For a deeper treatment of the contribution volume problem, including PR categorization, the salvage question, and fork dynamics, see contribution-volume.md.
What might help
These aren't solutions — they're directions worth exploring:
- Guarded paths as meaningful ownership. CODEOWNERS isn't just a security mechanism — it preserves genuine human ownership of the areas that matter most.
- Agents as force multipliers, not replacements. Design workflows where agents handle toil so humans can focus on harder, more interesting problems. But verify that this actually happens in practice — it's easy for "focus on harder problems" to quietly become "there are no problems left for you."
- Rotation and growth. If domain experts risk skill atrophy, create deliberate opportunities for hands-on work — spikes, experiments, prototypes that agents don't touch.
- Transparent metrics. Track not just agent effectiveness but human engagement. If humans are rubber-stamping intent approvals on guarded paths, the system is failing even if the code is correct.
- Contributor pathways. Explicitly design how new contributors enter the project when agents handle the easy on-ramps. Mentorship, pairing, or reserved "human-first" areas could help.

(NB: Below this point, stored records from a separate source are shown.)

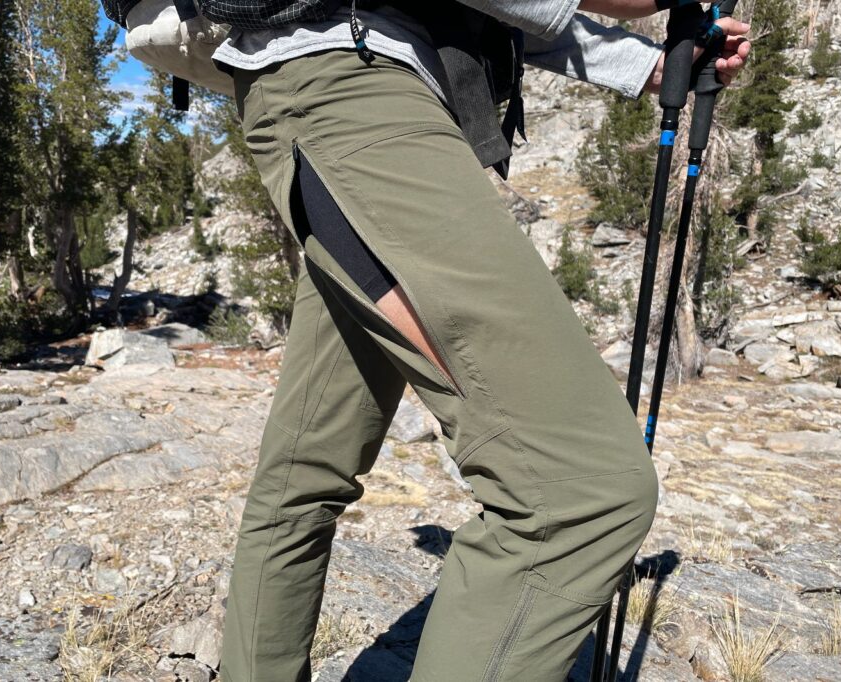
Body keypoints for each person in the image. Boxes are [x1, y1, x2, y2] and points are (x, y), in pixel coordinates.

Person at [215, 1, 750, 680]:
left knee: (302, 473)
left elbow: (494, 17)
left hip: (342, 96)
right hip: (358, 103)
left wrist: (647, 62)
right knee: (583, 493)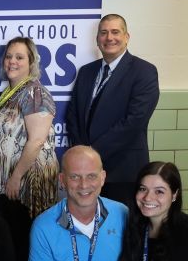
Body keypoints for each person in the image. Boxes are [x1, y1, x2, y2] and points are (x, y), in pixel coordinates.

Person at [0, 36, 60, 261]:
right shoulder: (12, 91)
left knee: (28, 245)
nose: (12, 61)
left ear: (31, 63)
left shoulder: (34, 93)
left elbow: (37, 140)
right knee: (16, 243)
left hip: (27, 186)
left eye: (19, 57)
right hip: (9, 186)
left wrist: (15, 177)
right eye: (9, 56)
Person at [64, 14, 159, 205]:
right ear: (97, 39)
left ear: (126, 37)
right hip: (85, 174)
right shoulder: (86, 71)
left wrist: (92, 154)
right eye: (104, 33)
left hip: (122, 173)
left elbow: (134, 121)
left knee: (120, 230)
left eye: (115, 32)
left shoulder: (144, 71)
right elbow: (72, 115)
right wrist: (83, 156)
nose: (109, 38)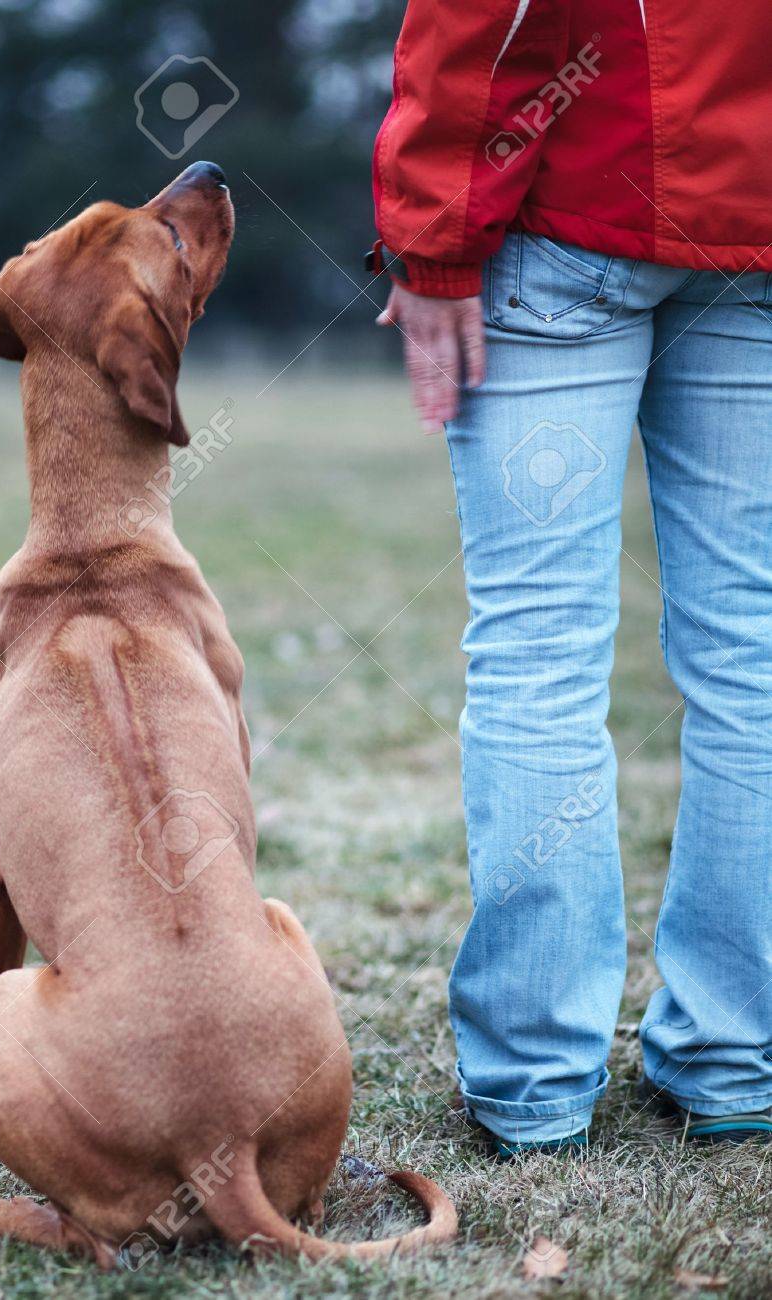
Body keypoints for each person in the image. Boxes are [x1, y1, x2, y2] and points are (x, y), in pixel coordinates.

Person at [371, 0, 772, 1156]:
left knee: (537, 651)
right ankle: (736, 1057)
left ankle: (535, 1081)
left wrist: (435, 235)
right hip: (754, 230)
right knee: (751, 655)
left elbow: (477, 14)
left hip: (566, 211)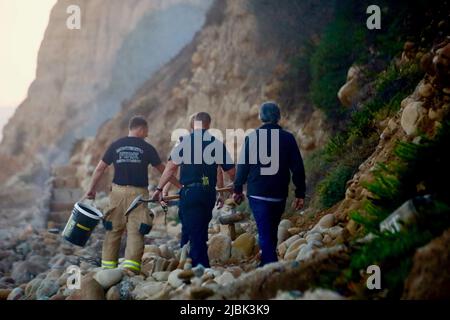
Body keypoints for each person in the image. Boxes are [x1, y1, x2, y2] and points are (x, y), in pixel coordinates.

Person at [84, 115, 180, 274]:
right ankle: (131, 270)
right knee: (137, 231)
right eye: (146, 131)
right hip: (139, 194)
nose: (147, 135)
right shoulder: (147, 148)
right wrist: (179, 185)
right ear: (141, 129)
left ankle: (108, 271)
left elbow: (100, 168)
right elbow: (164, 170)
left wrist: (91, 189)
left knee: (113, 229)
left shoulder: (115, 145)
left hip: (117, 193)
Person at [151, 112, 236, 267]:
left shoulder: (184, 142)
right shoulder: (216, 144)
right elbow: (229, 171)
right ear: (209, 124)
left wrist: (159, 188)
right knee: (200, 228)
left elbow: (170, 169)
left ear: (193, 125)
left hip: (189, 193)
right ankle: (189, 260)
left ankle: (199, 267)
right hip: (208, 193)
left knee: (194, 230)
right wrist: (231, 188)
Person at [232, 102, 306, 266]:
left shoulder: (251, 138)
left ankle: (270, 267)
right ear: (278, 117)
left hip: (257, 192)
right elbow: (298, 168)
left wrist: (237, 189)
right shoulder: (288, 138)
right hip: (279, 193)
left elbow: (243, 167)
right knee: (270, 229)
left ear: (260, 117)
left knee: (266, 231)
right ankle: (268, 261)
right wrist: (300, 193)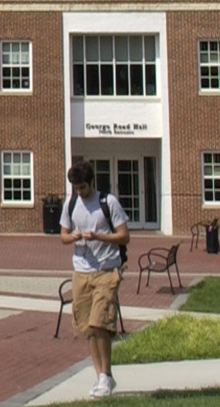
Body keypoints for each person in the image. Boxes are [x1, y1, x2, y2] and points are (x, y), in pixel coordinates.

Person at [56, 160, 130, 399]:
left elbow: (124, 236)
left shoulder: (108, 203)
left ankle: (106, 374)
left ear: (92, 183)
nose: (80, 192)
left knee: (101, 323)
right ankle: (100, 376)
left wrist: (99, 236)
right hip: (81, 271)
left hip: (107, 270)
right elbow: (63, 236)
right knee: (88, 326)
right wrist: (74, 236)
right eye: (76, 188)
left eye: (83, 188)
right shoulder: (72, 203)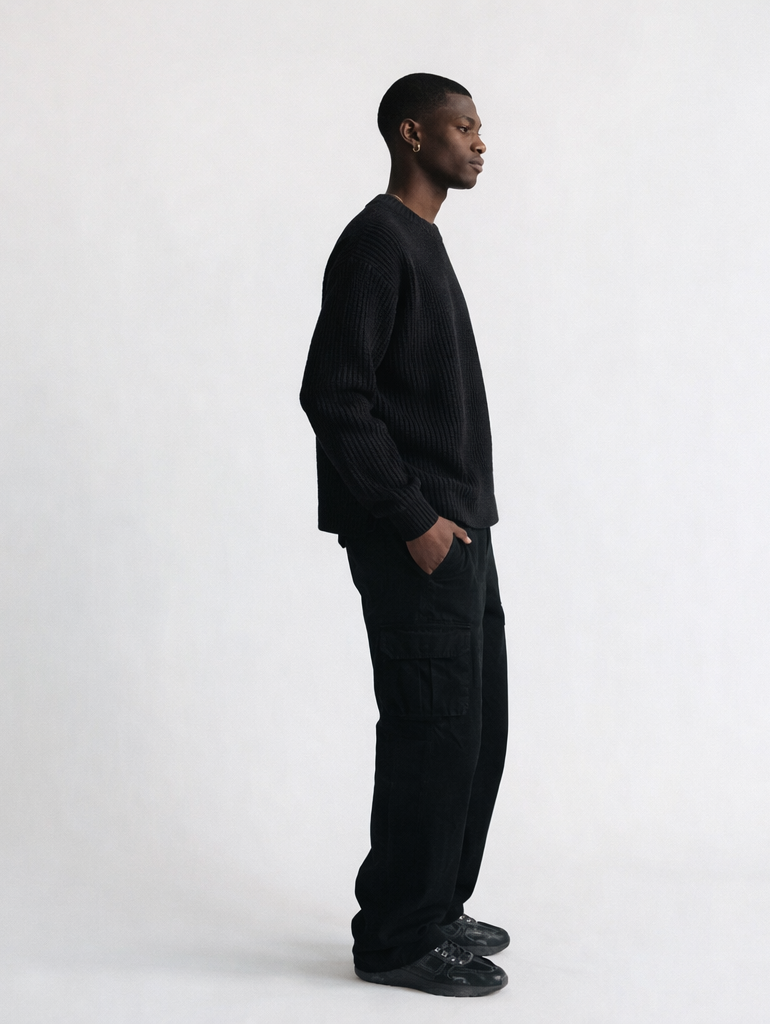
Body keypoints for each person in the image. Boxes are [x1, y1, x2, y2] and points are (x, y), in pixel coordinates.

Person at [299, 73, 509, 998]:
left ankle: (435, 906)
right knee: (431, 731)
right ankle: (395, 938)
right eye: (463, 126)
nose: (480, 142)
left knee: (474, 731)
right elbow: (332, 395)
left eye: (480, 127)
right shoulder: (377, 241)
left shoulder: (422, 240)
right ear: (412, 134)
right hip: (414, 535)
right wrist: (413, 518)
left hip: (462, 532)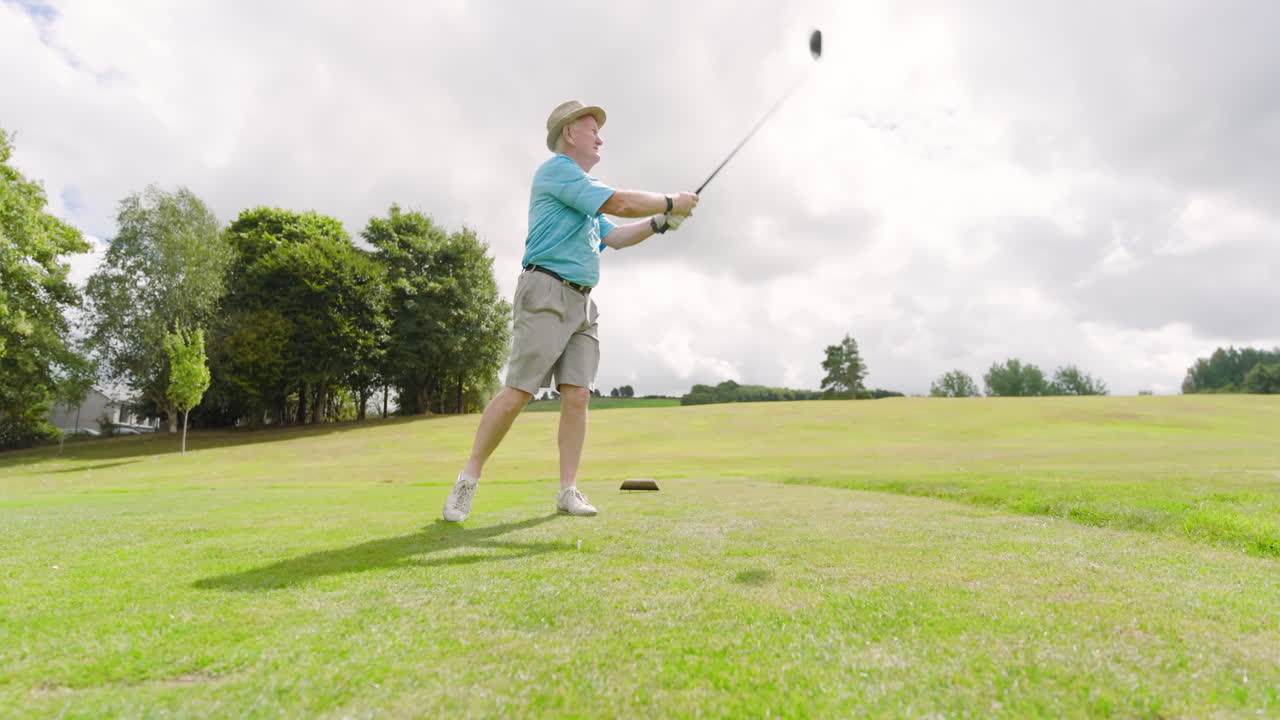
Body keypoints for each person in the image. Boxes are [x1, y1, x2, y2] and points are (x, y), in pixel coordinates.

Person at [442, 100, 699, 521]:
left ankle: (567, 490)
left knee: (577, 395)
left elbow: (614, 237)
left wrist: (659, 223)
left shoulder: (584, 193)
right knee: (518, 392)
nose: (600, 137)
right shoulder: (558, 172)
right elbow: (621, 204)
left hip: (582, 301)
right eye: (592, 128)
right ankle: (467, 480)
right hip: (545, 290)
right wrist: (670, 202)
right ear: (568, 134)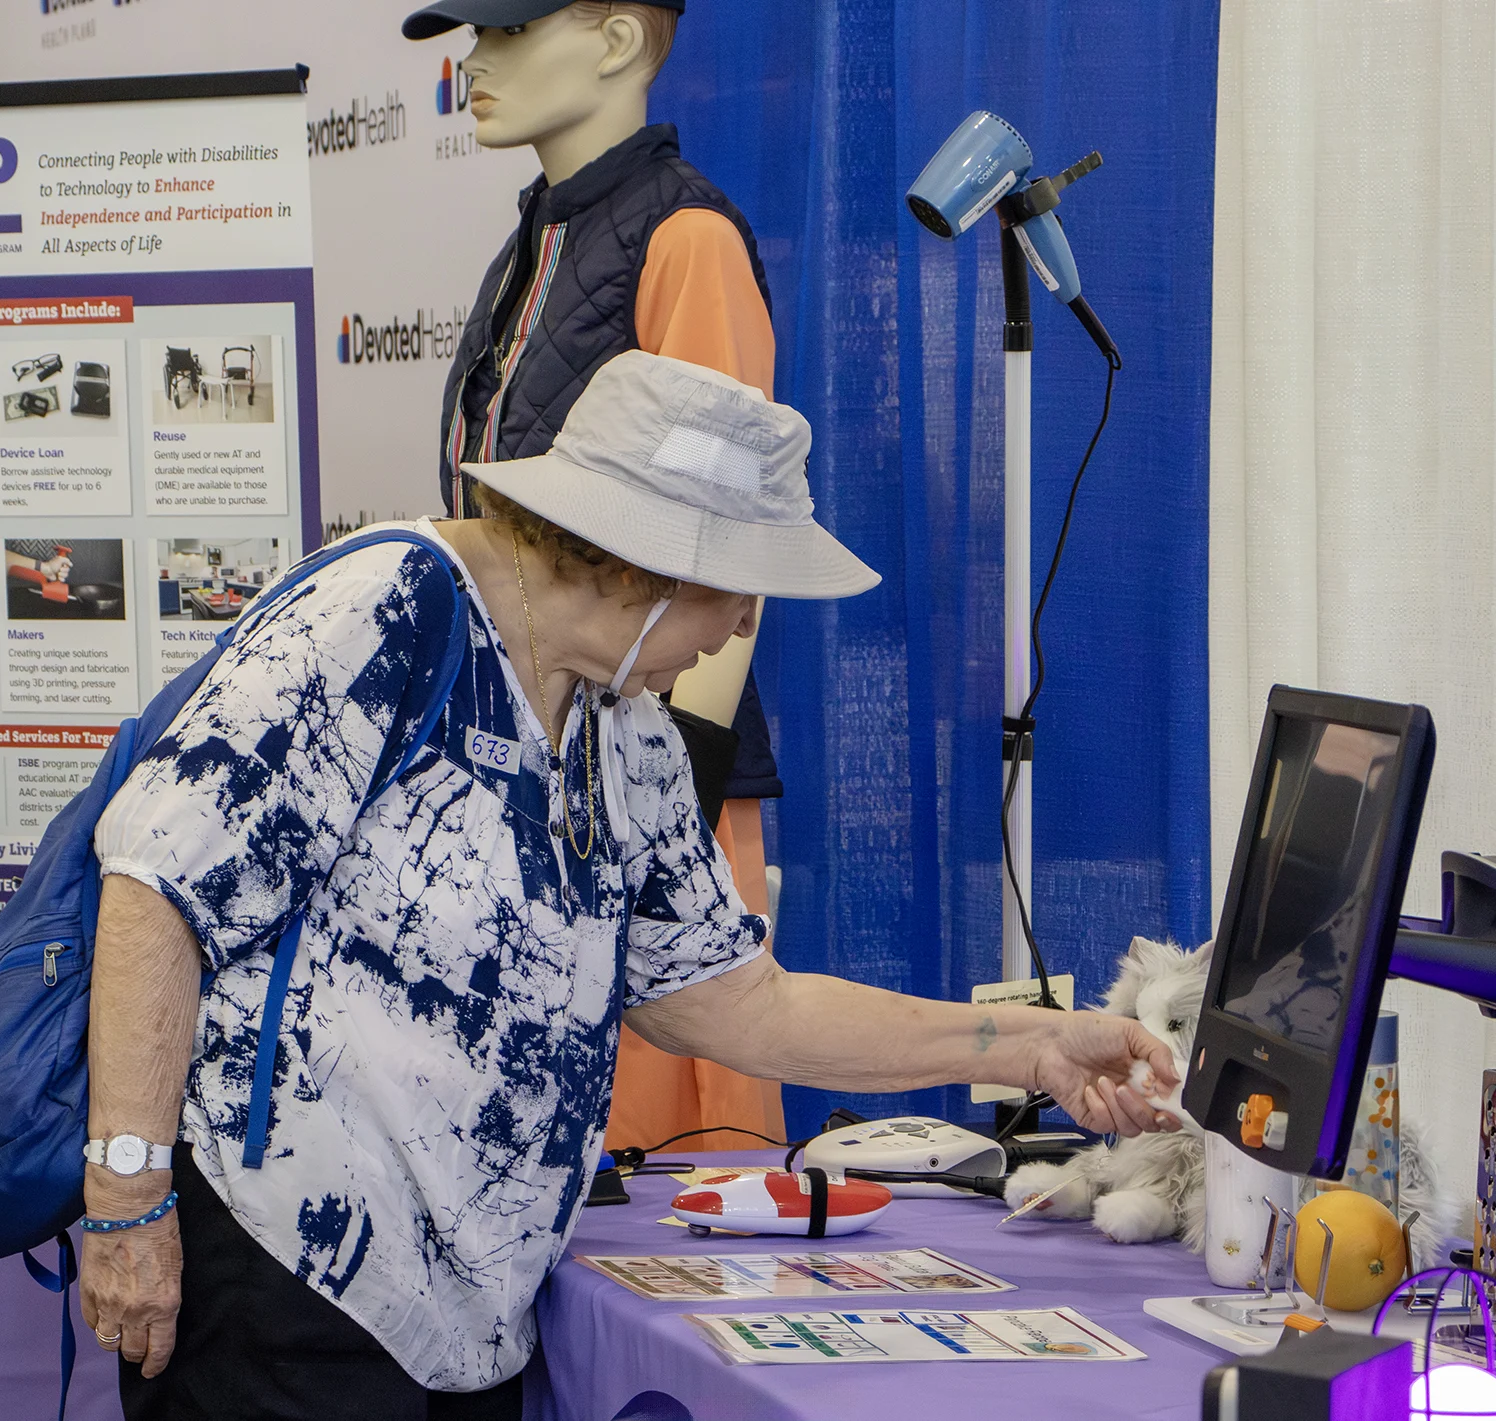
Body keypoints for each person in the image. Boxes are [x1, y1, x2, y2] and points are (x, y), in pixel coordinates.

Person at [79, 353, 1181, 1419]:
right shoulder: (384, 613)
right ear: (638, 563)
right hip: (282, 1277)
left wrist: (1032, 1045)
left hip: (467, 1317)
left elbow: (738, 1000)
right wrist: (126, 1194)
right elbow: (155, 884)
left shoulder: (628, 733)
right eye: (738, 588)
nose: (747, 624)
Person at [405, 0, 794, 1156]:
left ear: (617, 41)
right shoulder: (533, 243)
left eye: (509, 34)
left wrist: (672, 805)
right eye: (473, 36)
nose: (474, 63)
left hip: (645, 774)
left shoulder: (684, 239)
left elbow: (728, 551)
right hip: (524, 773)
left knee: (665, 1162)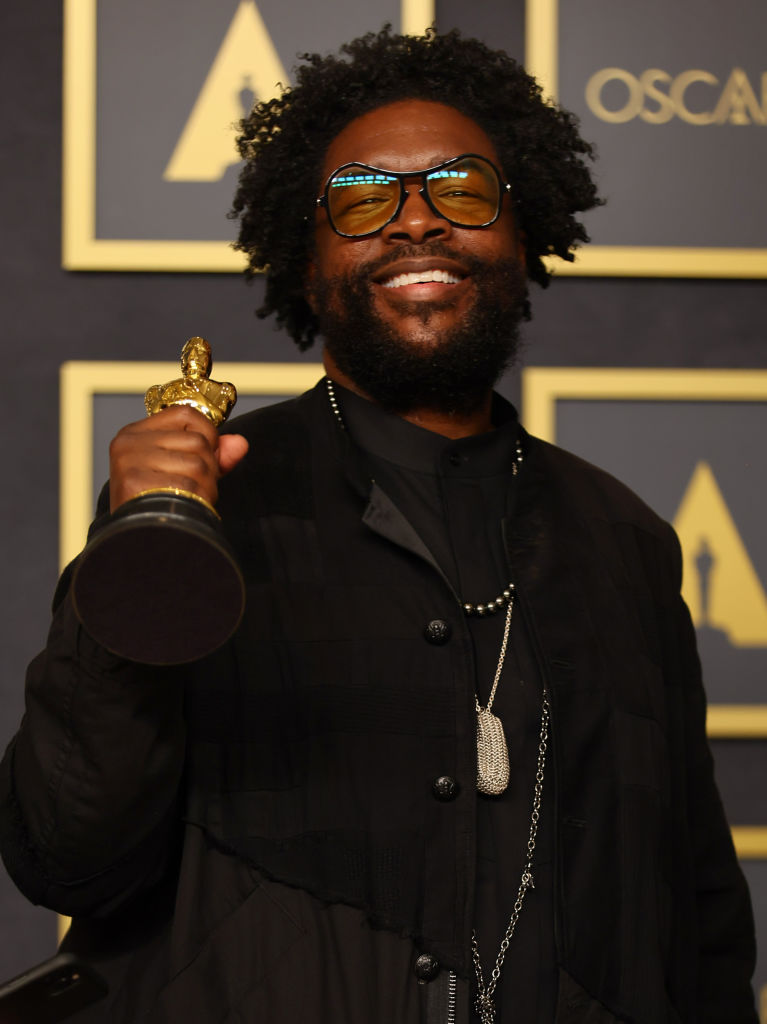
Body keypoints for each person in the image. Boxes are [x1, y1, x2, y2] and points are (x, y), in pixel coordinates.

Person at [0, 27, 757, 1024]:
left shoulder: (622, 536)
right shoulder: (205, 502)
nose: (414, 222)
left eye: (460, 188)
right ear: (306, 262)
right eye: (363, 197)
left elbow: (696, 919)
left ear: (520, 235)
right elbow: (64, 852)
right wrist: (144, 560)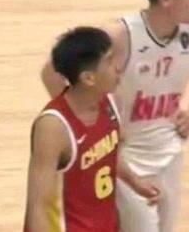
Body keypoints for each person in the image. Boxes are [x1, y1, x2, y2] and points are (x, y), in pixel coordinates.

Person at [42, 0, 189, 232]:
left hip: (170, 151)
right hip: (126, 156)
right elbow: (51, 73)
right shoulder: (121, 36)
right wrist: (90, 126)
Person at [25, 27, 158, 232]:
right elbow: (38, 205)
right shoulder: (53, 127)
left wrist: (134, 181)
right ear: (88, 78)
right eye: (109, 61)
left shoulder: (108, 102)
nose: (118, 67)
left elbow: (106, 154)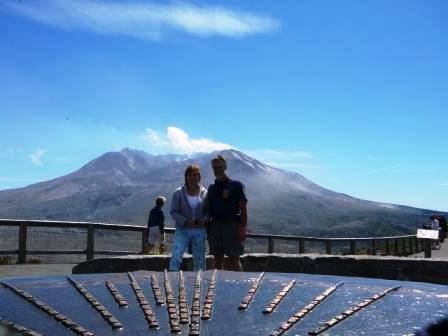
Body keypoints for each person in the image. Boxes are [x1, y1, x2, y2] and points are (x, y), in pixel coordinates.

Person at [206, 155, 248, 271]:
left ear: (225, 167)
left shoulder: (236, 185)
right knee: (217, 260)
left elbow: (243, 208)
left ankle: (238, 286)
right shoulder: (211, 188)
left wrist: (242, 228)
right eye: (214, 168)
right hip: (214, 227)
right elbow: (208, 209)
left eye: (219, 167)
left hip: (231, 226)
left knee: (234, 260)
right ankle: (215, 287)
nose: (217, 170)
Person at [169, 165, 208, 271]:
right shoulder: (178, 193)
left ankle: (199, 281)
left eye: (195, 174)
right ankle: (172, 277)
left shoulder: (206, 193)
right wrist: (185, 221)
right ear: (186, 177)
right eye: (190, 175)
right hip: (183, 229)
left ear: (199, 177)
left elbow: (209, 211)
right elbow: (173, 211)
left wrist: (205, 219)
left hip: (200, 230)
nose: (192, 177)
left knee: (200, 258)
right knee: (177, 255)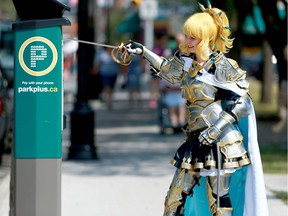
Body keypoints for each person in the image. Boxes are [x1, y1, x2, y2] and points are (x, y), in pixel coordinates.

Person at [125, 2, 268, 216]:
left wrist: (216, 129)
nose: (187, 41)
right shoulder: (186, 64)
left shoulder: (223, 66)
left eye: (193, 37)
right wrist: (144, 51)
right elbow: (168, 71)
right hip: (195, 139)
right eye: (187, 36)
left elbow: (243, 103)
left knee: (219, 204)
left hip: (222, 141)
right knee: (173, 201)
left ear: (206, 38)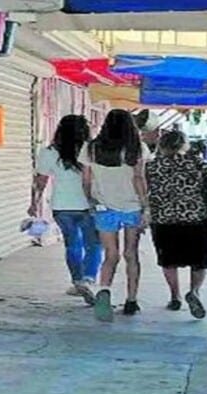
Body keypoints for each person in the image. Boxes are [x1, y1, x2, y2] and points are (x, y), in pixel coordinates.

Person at [81, 109, 151, 322]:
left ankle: (104, 290)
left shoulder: (91, 148)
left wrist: (90, 201)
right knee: (131, 254)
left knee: (111, 254)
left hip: (103, 206)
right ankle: (131, 300)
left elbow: (86, 179)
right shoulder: (137, 148)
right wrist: (146, 206)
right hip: (131, 206)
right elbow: (139, 178)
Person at [30, 115, 100, 305]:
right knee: (94, 244)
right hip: (89, 204)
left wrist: (34, 203)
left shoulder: (49, 152)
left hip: (62, 206)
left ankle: (77, 281)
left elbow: (40, 181)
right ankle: (88, 279)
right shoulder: (92, 150)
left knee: (72, 244)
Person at [146, 131, 207, 319]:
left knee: (168, 260)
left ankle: (174, 296)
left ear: (162, 145)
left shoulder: (153, 166)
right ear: (185, 144)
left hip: (164, 219)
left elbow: (145, 188)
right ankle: (194, 291)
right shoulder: (199, 163)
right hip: (196, 218)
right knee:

- Honest communication. Be open about the tensions. If the scope of human work is genuinely changing, say so — people will engage more constructively with a clear picture than with vague reassurances.
Relationship to other problem areas
- Governance decides who controls the system, but human factors determine whether people engage with that control or quietly disengage.
- Autonomy spectrum defines what agents can do. Human factors asks what the experience is like for the humans on the other side of that boundary.
- Code review designs the agent review process. Human factors asks what it's like for humans when code review — traditionally a core engineering activity — is no longer something they do.
- Contributor guidance focuses on making contribution rules clear to both humans and agents. Human factors explores whether the resulting workflow remains rewarding enough to sustain human participation.
Open questions
- How do we measure whether the contributor experience is healthy? What signals indicate disengagement before people quietly stop participating?
- Is there a natural limit to agent autonomy that preserves meaningful human involvement, or does the logic of automation always push toward full autonomy?
- How do we avoid a two-tier system where a small number of "architect" humans set direction while everyone else writes intent documents? Is that even avoidable?
- What skills should contributors be building to stay effective in a heavily agentic workflow?
- How do we handle the fact that different people will feel differently about this? Some engineers will welcome agent autonomy; others will experience it as loss. One-size-fits-all approaches won't work.
- Can agents themselves help with the human factors — for example, by surfacing "this area hasn't had human-authored changes in 6 months" as a signal worth attention?
- Should human engagement be an input to autonomy decisions? If full autonomy in a repo is degrading the understanding of the people responsible for its guarded paths, is that a reason to pull back autonomy — even if the code quality metrics look fine?
- What would a "third category" of human participation look like in practice? Is it reserved areas of the codebase, periodic implementation rotations, collaborative agent-human work, or something else?